== Problems and tasks ==
**1.** In the research description below, what name is given to the inflammasome-like high-order protein complexes that NLRs can form?
**2.** Decide whether each statement agrees with the research description below, answering yes or no and quoting the deciding words: (a) The receptors are also referred to as Resistance (R) proteins. (b) Effectors are molecules secreted by the host plant. (c) Rapid upregulation of defense genes is one of the early physiological indicators of NLR activation.
**3.** Return, word for word, the part of the research description below that opens with the words containing "The Ding Lab" and closes with "activation of ETI.".

== Passage ==
* * * * *
Our research revolves around the pivotal role of Intracellular immune receptors in plants as key molecular surveillance mediators in disease resistance. These receptors, also referred to as Resistance (R) proteins, nucleotide-binding (NB) leucine-rich-repeat (LRR) receptors (NLRs), exhibit the ability to form inflammasome-like high-order protein complexes called “resistosomes”. When these receptors recognize effectors, which are molecules secreted by pathogens, some of which can suppress host immunity, it triggers the activation of NLR proteins or resistosomes, resulting in enhanced disease resistance known as effector-triggered immunity (ETI). One of the early physiological indicators of such activation is the rapid upregulation of defense genes. However, dysfunction in the transcriptional reprogramming during ETI can compromise NLR-mediated immunity.

​

The Ding Lab has recently developed innovative toolkits aimed at unraveling the general regulatory mechanisms that govern the transcriptionally activation of defense genes. Our primary objective is to identify and characterize the common regulatory components downstream of NLRs. On one hand, we are dedicated to gaining a deeper understanding of the functions of several known transcriptional regulators by addressing important questions such as how they are recruited and activated, whether they have co-regulators, and how they precisely regulate their downstream targets. One the other hand, we employ novel genetic approaches to uncover previously unidentified components involved in the activation of ETI.

​

By leveraging these cutting-edge techniques, our lab strives to shed light on the intricate network of intracellular immune receptors and their associated regulatory pathways. Our ultimate aim is to contribute to the development of innovative strategies for enhancing disease resistance in plants, thereby promoting sustainable agriculture and ensuring global food security.
* * * * *
== Dataset extract ==
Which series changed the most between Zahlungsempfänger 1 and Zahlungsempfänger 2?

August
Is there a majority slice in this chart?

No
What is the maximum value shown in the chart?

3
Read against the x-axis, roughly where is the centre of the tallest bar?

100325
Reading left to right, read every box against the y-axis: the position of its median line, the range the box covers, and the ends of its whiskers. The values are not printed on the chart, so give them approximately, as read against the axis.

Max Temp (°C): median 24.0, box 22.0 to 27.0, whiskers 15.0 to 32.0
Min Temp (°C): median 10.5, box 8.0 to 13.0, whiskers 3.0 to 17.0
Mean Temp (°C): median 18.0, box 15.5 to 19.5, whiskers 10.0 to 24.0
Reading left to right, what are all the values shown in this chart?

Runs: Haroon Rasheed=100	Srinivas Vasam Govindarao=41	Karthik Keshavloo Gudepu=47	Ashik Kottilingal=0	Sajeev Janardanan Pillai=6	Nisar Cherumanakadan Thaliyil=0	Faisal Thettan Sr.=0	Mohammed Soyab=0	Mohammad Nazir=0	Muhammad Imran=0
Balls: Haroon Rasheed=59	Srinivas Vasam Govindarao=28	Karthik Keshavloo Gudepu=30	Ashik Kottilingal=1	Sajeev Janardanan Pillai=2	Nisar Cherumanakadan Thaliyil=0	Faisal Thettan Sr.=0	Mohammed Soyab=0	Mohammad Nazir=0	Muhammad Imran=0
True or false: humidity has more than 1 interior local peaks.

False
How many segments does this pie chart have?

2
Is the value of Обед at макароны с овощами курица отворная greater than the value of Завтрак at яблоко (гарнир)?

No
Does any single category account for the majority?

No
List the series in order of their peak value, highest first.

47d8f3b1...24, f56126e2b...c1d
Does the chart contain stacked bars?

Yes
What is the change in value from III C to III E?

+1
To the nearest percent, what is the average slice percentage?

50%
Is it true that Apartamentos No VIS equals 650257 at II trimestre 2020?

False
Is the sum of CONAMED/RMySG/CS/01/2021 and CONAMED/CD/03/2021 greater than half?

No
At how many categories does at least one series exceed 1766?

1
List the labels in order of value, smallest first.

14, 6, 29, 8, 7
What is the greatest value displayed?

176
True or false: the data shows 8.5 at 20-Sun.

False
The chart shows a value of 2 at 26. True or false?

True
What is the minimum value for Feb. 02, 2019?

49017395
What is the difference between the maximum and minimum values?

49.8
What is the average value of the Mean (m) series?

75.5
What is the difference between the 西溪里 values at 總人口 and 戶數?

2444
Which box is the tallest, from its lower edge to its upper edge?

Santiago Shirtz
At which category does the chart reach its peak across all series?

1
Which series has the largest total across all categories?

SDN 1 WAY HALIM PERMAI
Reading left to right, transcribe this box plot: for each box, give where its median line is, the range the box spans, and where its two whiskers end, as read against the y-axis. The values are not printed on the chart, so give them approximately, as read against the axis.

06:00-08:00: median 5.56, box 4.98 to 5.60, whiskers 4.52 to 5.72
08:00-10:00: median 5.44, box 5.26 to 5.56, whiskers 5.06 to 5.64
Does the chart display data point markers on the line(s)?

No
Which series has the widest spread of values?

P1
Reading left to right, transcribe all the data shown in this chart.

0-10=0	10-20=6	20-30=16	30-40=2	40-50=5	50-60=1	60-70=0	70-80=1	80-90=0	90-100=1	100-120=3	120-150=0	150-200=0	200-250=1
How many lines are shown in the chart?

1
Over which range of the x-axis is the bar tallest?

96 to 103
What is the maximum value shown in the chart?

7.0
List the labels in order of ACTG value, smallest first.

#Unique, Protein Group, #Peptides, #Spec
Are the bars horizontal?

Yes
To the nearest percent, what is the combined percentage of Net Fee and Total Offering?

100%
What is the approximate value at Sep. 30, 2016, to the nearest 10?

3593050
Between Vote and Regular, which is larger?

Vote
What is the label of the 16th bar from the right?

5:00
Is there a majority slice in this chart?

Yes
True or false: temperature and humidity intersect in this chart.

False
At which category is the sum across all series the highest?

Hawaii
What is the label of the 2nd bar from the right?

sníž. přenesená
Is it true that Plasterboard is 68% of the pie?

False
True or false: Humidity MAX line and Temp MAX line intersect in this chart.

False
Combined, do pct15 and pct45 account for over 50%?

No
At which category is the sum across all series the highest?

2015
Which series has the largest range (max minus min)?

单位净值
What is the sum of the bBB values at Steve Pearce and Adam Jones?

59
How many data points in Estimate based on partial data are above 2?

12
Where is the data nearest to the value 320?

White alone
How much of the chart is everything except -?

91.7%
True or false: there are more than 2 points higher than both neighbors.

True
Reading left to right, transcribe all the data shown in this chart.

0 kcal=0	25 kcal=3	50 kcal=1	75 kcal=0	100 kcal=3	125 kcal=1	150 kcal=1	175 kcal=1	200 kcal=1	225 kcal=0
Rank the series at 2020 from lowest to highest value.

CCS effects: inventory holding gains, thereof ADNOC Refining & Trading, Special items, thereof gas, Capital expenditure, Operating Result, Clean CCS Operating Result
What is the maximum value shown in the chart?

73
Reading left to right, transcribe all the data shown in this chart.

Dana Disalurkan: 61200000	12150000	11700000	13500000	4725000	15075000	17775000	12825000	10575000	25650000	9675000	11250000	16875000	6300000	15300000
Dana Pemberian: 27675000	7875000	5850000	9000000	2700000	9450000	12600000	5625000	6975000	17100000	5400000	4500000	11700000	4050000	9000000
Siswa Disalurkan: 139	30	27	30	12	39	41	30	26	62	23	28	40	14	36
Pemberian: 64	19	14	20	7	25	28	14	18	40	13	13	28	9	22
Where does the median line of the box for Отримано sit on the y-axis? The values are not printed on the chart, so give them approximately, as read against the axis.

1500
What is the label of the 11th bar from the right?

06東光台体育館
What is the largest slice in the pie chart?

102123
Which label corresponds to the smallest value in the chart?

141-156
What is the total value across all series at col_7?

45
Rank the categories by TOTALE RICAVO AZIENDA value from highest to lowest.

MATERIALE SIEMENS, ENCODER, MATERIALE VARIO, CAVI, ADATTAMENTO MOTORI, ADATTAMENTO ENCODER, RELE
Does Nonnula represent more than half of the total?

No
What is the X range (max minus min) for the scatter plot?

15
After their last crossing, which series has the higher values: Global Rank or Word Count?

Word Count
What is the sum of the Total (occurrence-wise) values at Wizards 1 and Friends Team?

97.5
* * * * *
== Answers provided ==
**1.** They are called "resistosomes."

**2.**
(a) Yes: "These receptors, also referred to as Resistance (R) proteins"
(b) No: "effectors, which are molecules secreted by pathogens"
(c) Yes: "One of the early physiological indicators of such activation is the rapid upregulation of defense genes."

**3.**
The Ding Lab has recently developed innovative toolkits aimed at unraveling the general regulatory mechanisms that govern the transcriptionally activation of defense genes. Our primary objective is to identify and characterize the common regulatory components downstream of NLRs. On one hand, we are dedicated to gaining a deeper understanding of the functions of several known transcriptional regulators by addressing important questions such as how they are recruited and activated, whether they have co-regulators, and how they precisely regulate their downstream targets. One the other hand, we employ novel genetic approaches to uncover previously unidentified components involved in the activation of ETI.